"Abuelo, no debería alterarse tanto por algo tan insignificante. Es perjudicial para su salud". Dijo Jack con calma.
"¿Que no es gran cosa? ¿Que no lo es?" Balbuceó Abraham, su voz era apenas un susurro, como si hubiera ingerido un veneno amargo. "¿Cómo puedes...?"
De pronto, jadeó, agarrándose el pecho con ambas manos.
"¡Ahhh!" Gritó, su corazón latía salvajemente, la presión arterial se le había disparado por la ira. Un mareo intenso lo invadió, y perdió el equilibrio, desplomándose al suelo sin emitir otro sonido.
"¡Abuelo!"
Sofía y los demás gritaron conmocionados, sus voces temblaban.
Pero antes de que golpeara el suelo, Alex intervino rápidamente, atrapándolo justo a tiempo.

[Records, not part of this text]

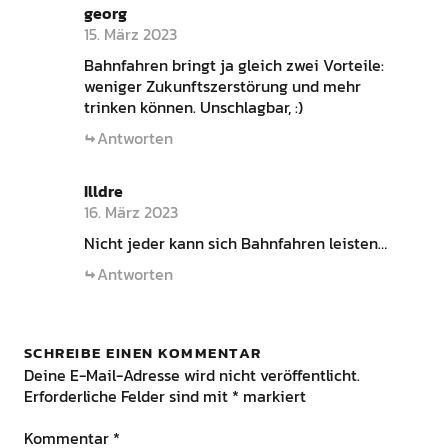
georg
15. März 2023
Bahnfahren bringt ja gleich zwei Vorteile:
weniger Zukunftszerstörung und mehr
trinken können. Unschlagbar, :)
Antworten
Illdre
16. März 2023
Nicht jeder kann sich Bahnfahren leisten…
Antworten
SCHREIBE EINEN KOMMENTAR
Deine E-Mail-Adresse wird nicht veröffentlicht.
Erforderliche Felder sind mit
*
markiert
Kommentar
*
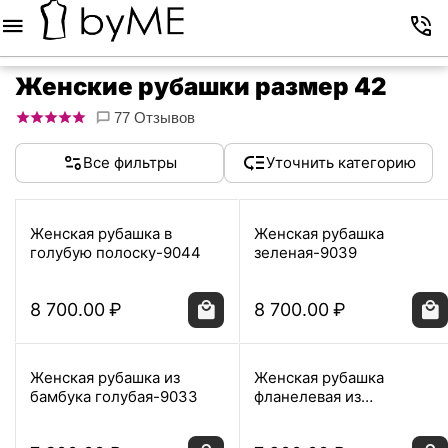
Меню
Корзина
Избранное
Аккаунт
Контакты
Женские рубашки размер 42
77 Отзывов
Все фильтры
Уточнить категорию
Женская рубашка в
Женская рубашка
голубую полоску-9044
зеленая-9039
8 700.00
₽
8 700.00
₽
Женская рубашка из
Женская рубашка
бамбука голубая-9033
фланелевая из
хлопка-9031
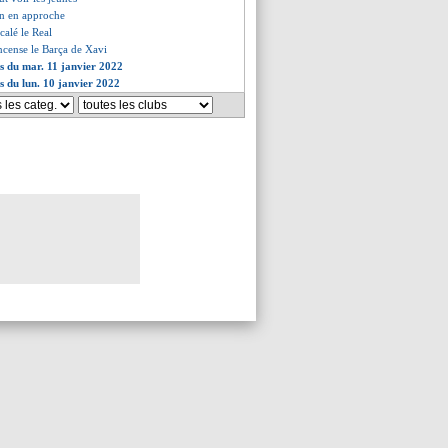
en en approche
ecalé le Real
encense le Barça de Xavi
es du mar. 11 janvier 2022
es du lun. 10 janvier 2022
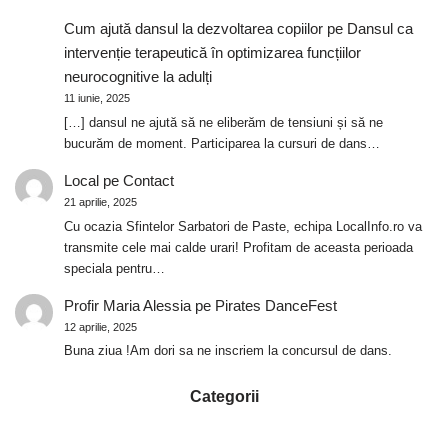
Cum ajută dansul la dezvoltarea copiilor
pe
Dansul ca
intervenție terapeutică în optimizarea funcțiilor
neurocognitive la adulți
11 iunie, 2025
[…] dansul ne ajută să ne eliberăm de tensiuni și să ne
bucurăm de moment. Participarea la cursuri de dans…
Local
pe
Contact
21 aprilie, 2025
Cu ocazia Sfintelor Sarbatori de Paste, echipa LocalInfo.ro va
transmite cele mai calde urari! Profitam de aceasta perioada
speciala pentru…
Profir Maria Alessia
pe
Pirates DanceFest
12 aprilie, 2025
Buna ziua !Am dori sa ne inscriem la concursul de dans.
Categorii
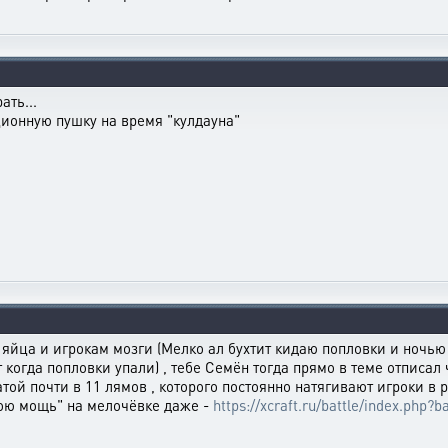
ать...
ионную пушку на время "кулдауна"
е яйца и игрокам мозги (Мелко ал бухтит кидаю попловки и ночью
когда попловки упали) , тебе Семён тогда прямо в теме отписал ч
той почти в 11 лямов , которого постоянно натягивают игроки в р
вою мощь" на мелочёвке даже -
https://xcraft.ru/battle/index.ph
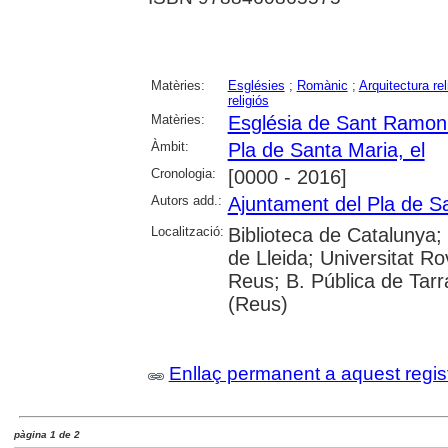
Matèries:
Esglésies
;
Romànic
;
Arquitectura rel
religiós
Matèries:
Església de Sant Ramon 
Àmbit:
Pla de Santa Maria, el
Cronologia:
[0000 - 2016]
Autors add.:
Ajuntament del Pla de S
Localització:
Biblioteca de Catalunya; 
de Lleida; Universitat Rov
Reus; B. Pública de Tar
(Reus)
Enllaç permanent a aquest regis
pàgina 1 de 2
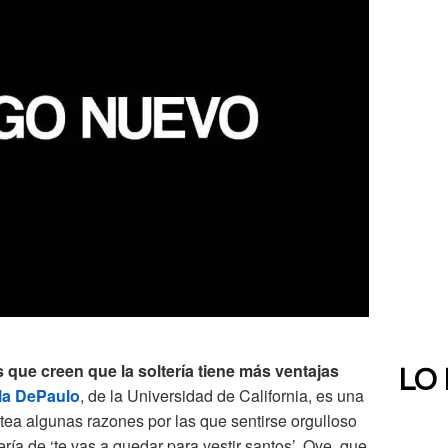
que creen que la soltería tiene más ventajas
LO
la DePaulo
, de la Universidad de California, es una
tea algunas razones por las que sentirse orgulloso
tería de ‘te vas a quedar para vestir santos’. Oye, que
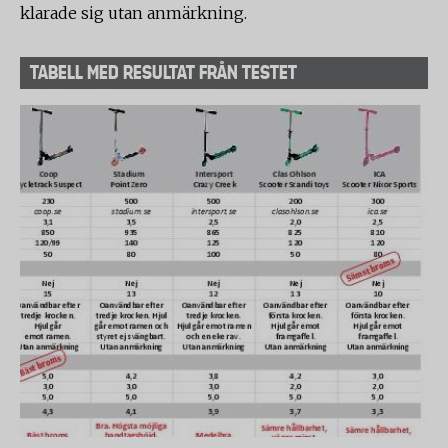
klarade sig utan anmärkning.
TABELL MED RESULTAT FRÅN TESTET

Abraham era un anciano, su salud lo hacía incapaz de soportar la terrible noticia de la traición de su nieto, especialmente ante la evidente indiferencia de Jack.
Con suavidad, Alex lo recostó en el sofá.
"¿Qué vamos a hacer?" Gritó la Sra. Lancaster, su voz se quebró por la desesperación mientras el pánico invadía la habitación.
Incluso Jack, que finalmente había comprendido la gravedad de la situación, comenzó a ceder bajo la presión.
El abuelo se había desmayado, sin dejar a nadie que controlara el caos.
Mientras tanto, Trevor sonreía maliciosamente, tras observar los dramáticos giros y vueltas de esa familia.
"Basta de perder el tiempo. ¡Páguenme ahora! ¡Me iré con mis mil millones de dólares, o me llevaré tu cabeza, Jack!"
Los Lancaster permanecieron paralizados por el miedo. La sumatoria de todos sus bienes y fondos apenas sumaba los quinientos millones de dólares, con menos de treinta millones disponibles en efectivo. ¿Cómo podrían conseguir mil millones?
Incluso si pudieran obtener un préstamo, eso los arruinaría a todos.
¡Preferirían darle la cabeza de Jack a Trevor!
Percibiendo su vacilación, la paciencia de Trevor se agotó. Su temperamento estalló mientras gritaba, "¡Muchachos, agárrenlo y átenlo!"
Las piernas de Jack cedieron, y su fachada de valentía se desmoronó mientras se aferraba a sus padres, suplicando. "¡Mamá, papá, por favor, ayúdenme! ¡No quiero morir!"
Pero el Sr. y la Sra. Lancaster permanecieron paralizados por el shock, incapaces de comprender cómo salvar a su hijo de la catástrofe que había provocado.
Sentían que habían perdido toda esperanza.
Justo entonces, Sofía aclaró su garganta, reuniendo el valor para hablar. Sin importar cuán enojada estuviera con su hermano, no podía dejar que Trevor le hiciera daño.
"Señor Trevor," comenzó, su voz fue sorprendentemente firme, a pesar del miedo que crecía dentro de ella. "Entiendo que mi hermano le ha quedado mal, pero mil millones de dólares por una deuda de juego es exagerado. No tenemos tanto dinero, ni siquiera si vendemos todas nuestras propiedades."
Trevor entrecerró los ojos. "¿A qué te refieres exactamente?"
"La deuda real es de un millón. Por favor, permítanos pagar el doble de esa cantidad para cubrir los intereses, pero no los mil millones que exige."